**Text extractions by page:**
%%

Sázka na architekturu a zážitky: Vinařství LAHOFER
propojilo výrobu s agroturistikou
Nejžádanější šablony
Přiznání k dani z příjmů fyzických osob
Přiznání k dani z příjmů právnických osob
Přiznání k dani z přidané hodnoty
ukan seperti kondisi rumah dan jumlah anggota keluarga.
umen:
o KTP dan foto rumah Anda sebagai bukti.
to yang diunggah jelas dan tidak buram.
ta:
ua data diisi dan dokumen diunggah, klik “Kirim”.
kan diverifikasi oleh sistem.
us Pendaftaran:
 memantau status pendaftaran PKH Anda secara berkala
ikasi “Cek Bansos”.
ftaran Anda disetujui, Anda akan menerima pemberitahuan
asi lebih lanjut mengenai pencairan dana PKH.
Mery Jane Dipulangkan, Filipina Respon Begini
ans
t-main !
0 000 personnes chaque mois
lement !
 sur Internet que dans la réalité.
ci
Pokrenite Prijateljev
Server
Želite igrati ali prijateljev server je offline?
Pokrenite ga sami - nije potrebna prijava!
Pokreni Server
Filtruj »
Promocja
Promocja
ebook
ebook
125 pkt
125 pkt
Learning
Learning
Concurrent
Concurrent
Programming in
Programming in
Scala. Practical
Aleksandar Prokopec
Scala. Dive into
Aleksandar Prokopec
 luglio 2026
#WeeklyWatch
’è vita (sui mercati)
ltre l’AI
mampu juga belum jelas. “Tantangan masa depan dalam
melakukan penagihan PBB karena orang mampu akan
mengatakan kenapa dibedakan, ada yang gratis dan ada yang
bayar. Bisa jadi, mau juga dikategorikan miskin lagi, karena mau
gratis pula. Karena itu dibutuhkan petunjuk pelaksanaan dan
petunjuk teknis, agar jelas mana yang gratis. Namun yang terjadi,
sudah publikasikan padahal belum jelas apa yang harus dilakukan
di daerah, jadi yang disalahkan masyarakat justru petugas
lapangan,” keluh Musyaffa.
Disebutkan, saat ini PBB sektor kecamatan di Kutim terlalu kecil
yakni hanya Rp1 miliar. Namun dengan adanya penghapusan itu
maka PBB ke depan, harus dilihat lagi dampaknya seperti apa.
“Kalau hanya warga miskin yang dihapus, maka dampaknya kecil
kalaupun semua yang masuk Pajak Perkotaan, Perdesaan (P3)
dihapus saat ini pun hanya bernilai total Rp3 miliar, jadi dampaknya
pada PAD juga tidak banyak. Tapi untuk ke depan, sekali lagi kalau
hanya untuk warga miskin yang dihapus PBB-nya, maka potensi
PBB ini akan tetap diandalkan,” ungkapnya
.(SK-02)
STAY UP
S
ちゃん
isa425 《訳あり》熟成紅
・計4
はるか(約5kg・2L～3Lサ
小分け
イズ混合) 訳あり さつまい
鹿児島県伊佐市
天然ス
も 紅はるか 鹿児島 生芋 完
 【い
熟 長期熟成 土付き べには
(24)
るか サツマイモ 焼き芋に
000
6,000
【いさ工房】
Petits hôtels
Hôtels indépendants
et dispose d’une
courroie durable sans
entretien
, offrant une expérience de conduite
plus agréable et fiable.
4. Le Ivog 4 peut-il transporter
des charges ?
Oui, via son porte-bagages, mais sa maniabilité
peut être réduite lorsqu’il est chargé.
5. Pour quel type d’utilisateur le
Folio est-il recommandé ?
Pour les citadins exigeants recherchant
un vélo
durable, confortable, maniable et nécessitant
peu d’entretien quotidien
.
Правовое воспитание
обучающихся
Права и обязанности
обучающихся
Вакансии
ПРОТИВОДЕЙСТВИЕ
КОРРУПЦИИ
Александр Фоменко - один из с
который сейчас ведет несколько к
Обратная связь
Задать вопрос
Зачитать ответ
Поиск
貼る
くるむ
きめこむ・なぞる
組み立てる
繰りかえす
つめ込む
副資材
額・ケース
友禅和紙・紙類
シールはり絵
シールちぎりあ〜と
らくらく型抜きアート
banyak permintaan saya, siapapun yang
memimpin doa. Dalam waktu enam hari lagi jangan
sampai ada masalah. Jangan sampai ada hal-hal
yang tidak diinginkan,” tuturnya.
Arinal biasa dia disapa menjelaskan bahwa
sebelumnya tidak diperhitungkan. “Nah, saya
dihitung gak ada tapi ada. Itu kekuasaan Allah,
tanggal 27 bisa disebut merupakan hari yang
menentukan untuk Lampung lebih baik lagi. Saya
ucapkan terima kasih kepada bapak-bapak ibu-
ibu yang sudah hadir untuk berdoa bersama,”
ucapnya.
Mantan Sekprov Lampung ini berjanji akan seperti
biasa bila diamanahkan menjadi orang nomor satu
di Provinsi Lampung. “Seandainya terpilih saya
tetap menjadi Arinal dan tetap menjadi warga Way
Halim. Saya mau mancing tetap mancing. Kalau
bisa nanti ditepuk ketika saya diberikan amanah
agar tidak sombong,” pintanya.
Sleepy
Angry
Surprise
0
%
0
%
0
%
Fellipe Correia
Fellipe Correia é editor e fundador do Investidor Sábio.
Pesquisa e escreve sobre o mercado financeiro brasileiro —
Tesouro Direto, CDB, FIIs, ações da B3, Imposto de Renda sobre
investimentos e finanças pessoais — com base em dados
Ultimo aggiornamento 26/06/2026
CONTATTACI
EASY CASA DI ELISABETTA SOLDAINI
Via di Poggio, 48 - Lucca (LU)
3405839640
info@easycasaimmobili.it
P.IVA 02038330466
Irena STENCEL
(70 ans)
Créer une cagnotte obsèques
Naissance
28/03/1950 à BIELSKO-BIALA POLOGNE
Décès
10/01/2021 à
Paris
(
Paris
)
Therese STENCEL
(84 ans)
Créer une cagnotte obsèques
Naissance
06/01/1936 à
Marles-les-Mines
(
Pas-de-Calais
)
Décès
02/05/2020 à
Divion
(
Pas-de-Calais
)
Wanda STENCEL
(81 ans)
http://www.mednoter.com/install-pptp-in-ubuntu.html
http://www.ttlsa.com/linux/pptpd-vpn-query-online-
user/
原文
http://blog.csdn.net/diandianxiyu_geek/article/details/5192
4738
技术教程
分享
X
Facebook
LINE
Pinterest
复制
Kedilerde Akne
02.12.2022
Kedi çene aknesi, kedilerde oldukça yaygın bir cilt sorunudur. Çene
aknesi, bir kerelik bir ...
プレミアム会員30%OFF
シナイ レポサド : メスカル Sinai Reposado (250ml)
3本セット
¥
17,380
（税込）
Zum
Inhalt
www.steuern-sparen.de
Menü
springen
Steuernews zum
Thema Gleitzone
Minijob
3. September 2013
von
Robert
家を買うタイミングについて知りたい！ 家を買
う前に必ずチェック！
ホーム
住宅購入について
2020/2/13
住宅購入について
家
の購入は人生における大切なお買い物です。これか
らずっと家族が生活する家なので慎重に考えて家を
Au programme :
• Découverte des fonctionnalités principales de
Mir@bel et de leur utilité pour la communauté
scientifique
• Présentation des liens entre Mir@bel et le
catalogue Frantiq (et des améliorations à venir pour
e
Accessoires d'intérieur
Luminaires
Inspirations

%%

**Your instructions:** Can you repeat, word for word, every line from the start of the rows through the line containing "ua data diisi", with that line included?

**Solution to this exercise:**
Sázka na architekturu a zážitky: Vinařství LAHOFER
propojilo výrobu s agroturistikou
Nejžádanější šablony
Přiznání k dani z příjmů fyzických osob
Přiznání k dani z příjmů právnických osob
Přiznání k dani z přidané hodnoty
ukan seperti kondisi rumah dan jumlah anggota keluarga.
umen:
o KTP dan foto rumah Anda sebagai bukti.
to yang diunggah jelas dan tidak buram.
ta:
ua data diisi dan dokumen diunggah, klik “Kirim”.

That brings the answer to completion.